The grounds include several themed gardens and courtyards. Fantasia Court is inspired by Fantasia, while Alice's Garden incorporates imagery from Alice in Wonderland. Sherwood Garden is laid out in a Victorian style with geometrically arranged shrubs, a pond and a gazebo, and Mickey & Friends Square contains Disney character topiaries.

== History ==
In January 2005, Oriental Land Company and Disney Enterprises, Inc. concluded an agreement covering the licensing, design, construction and operation of Tokyo Disneyland Hotel. The hotel opened on 8 July 2008 as the third Disney Hotel at Tokyo Disney Resort. At the time of its opening, the hotel was planned as the largest of the resort's three Disney Hotels, with more than 700 guest rooms and a Victorian-inspired design.

The hotel is scheduled to undergo intermittent guest-room refurbishment from 4 January to 14 March 2027.

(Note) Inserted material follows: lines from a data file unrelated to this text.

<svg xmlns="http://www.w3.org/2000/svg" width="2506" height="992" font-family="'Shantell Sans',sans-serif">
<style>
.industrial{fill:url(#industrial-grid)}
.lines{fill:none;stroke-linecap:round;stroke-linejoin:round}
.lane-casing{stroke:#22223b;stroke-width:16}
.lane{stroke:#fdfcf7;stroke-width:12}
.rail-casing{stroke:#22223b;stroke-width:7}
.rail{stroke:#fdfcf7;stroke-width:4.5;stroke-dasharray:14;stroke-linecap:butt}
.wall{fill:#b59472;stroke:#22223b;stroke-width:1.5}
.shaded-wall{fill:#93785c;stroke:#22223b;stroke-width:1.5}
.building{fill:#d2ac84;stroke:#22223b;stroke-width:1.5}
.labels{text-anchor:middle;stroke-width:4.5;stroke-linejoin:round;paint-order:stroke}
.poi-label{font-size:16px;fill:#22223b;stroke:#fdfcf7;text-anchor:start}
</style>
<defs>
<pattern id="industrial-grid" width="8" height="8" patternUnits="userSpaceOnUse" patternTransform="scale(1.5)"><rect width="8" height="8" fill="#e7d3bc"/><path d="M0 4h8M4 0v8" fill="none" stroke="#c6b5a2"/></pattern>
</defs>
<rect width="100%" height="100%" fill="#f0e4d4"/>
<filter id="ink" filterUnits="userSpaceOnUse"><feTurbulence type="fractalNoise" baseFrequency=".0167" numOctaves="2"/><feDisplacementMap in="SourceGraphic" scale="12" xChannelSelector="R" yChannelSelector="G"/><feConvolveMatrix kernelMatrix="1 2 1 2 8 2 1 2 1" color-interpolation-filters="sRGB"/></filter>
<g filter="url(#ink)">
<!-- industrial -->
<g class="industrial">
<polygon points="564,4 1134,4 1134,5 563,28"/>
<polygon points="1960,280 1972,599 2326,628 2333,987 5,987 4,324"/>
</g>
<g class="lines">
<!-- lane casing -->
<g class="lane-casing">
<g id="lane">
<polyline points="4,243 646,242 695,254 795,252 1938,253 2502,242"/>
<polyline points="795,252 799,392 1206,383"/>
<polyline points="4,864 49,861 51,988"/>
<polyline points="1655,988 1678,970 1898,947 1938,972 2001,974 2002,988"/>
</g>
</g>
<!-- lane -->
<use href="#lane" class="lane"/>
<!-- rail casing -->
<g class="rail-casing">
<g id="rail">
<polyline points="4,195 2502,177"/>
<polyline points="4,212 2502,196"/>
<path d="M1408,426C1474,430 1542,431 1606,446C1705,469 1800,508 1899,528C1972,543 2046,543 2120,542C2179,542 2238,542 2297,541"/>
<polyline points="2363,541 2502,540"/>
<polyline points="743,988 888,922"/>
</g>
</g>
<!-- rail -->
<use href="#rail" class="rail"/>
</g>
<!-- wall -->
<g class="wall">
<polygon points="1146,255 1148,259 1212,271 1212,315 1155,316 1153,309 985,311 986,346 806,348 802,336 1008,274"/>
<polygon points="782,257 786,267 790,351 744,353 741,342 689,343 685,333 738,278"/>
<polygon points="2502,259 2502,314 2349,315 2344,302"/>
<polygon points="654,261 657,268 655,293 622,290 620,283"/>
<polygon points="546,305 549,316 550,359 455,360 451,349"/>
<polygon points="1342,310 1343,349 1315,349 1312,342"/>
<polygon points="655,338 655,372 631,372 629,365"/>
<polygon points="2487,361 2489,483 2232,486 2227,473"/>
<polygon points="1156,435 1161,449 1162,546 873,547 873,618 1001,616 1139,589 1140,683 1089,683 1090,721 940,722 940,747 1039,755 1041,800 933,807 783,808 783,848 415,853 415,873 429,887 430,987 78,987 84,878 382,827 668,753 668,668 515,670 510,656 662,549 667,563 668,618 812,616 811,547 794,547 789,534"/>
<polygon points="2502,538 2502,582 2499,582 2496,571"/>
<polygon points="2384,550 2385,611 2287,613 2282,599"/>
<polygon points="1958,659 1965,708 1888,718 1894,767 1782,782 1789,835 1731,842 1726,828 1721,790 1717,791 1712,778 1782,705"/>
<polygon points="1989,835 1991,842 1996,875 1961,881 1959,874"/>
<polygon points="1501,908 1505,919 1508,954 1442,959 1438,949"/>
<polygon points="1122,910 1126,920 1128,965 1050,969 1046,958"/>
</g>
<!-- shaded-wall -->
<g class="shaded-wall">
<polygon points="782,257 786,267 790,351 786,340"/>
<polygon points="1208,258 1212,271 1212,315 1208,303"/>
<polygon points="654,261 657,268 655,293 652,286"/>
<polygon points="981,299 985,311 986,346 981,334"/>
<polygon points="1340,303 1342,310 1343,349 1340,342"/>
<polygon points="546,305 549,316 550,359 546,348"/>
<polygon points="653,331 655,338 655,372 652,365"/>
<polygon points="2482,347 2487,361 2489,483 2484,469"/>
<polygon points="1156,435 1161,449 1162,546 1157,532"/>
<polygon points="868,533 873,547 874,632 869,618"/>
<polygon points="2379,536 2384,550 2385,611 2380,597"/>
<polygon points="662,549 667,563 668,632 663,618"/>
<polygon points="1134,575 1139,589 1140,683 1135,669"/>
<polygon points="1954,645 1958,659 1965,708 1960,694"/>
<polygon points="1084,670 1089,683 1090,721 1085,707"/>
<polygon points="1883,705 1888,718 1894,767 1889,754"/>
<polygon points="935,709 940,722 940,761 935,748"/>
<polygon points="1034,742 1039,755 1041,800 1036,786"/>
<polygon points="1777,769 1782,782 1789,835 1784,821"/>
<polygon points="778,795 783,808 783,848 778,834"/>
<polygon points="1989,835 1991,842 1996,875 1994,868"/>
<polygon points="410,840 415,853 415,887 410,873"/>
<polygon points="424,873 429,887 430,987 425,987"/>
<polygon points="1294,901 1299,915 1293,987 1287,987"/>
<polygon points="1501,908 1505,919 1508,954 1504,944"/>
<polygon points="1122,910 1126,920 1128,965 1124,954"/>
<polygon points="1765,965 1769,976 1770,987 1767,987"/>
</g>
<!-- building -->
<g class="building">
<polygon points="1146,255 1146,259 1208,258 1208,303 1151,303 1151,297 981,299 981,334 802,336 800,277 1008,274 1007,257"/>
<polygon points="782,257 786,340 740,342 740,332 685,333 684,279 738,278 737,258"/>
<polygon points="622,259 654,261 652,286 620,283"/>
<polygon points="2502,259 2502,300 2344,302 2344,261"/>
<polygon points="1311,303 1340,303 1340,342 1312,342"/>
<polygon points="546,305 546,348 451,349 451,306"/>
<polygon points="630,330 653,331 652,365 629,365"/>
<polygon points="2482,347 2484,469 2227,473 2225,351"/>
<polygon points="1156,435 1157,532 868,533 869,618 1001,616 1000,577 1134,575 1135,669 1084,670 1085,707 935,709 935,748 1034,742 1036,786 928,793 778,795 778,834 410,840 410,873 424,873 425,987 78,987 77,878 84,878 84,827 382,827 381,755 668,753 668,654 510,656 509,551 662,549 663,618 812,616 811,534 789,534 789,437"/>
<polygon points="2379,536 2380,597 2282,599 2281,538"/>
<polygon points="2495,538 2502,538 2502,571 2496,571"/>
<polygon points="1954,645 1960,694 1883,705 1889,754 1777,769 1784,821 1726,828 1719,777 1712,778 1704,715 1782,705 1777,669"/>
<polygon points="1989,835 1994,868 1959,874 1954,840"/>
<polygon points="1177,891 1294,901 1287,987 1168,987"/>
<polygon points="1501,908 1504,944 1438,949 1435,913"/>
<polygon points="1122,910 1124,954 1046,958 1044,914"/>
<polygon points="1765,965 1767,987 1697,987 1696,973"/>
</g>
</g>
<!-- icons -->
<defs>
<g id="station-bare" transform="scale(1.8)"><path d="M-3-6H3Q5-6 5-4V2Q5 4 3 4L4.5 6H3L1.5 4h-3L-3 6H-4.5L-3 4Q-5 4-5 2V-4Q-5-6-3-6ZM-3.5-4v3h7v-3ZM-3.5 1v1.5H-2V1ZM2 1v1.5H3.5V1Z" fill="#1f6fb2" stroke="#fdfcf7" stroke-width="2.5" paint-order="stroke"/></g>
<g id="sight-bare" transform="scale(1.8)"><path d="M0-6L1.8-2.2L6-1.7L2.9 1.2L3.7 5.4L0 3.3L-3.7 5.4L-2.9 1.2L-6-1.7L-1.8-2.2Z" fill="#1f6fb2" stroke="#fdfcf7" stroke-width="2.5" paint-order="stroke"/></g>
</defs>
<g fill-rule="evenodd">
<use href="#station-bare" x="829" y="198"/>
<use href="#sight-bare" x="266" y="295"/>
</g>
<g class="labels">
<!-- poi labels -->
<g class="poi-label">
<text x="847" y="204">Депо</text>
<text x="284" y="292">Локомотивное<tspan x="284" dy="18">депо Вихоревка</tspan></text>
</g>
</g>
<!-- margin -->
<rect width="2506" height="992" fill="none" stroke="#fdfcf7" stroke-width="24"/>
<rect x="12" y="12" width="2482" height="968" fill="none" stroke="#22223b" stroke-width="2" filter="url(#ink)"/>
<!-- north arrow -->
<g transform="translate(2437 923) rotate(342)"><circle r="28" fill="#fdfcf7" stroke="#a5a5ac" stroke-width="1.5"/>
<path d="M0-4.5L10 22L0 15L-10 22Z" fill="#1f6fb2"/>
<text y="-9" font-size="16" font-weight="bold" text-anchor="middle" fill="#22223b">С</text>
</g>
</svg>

== Location and transportation ==
Tokyo Disneyland Hotel is located directly opposite Tokyo Disneyland, with Tokyo Disneyland Station on the Disney Resort Line situated between the hotel and the park. The hotel is about an eight-minute walk from Maihama Station on the JR Keiyo and Musashino Lines. Guests can also reach the hotel from Maihama Station by taking the Disney Resort Line from Resort Gateway Station to Tokyo Disneyland Station.

== Guest benefits ==
As of September 2026, guests staying at Tokyo Disneyland Hotel are eligible for the Disney Hotels "Happy Entry" benefit, allowing them to enter Tokyo Disneyland 15 minutes before other guests on eligible days, except on the day of check-in. Hotel guests can also purchase park tickets for use during their stay even when tickets are sold out on the Tokyo Disney Resort official website.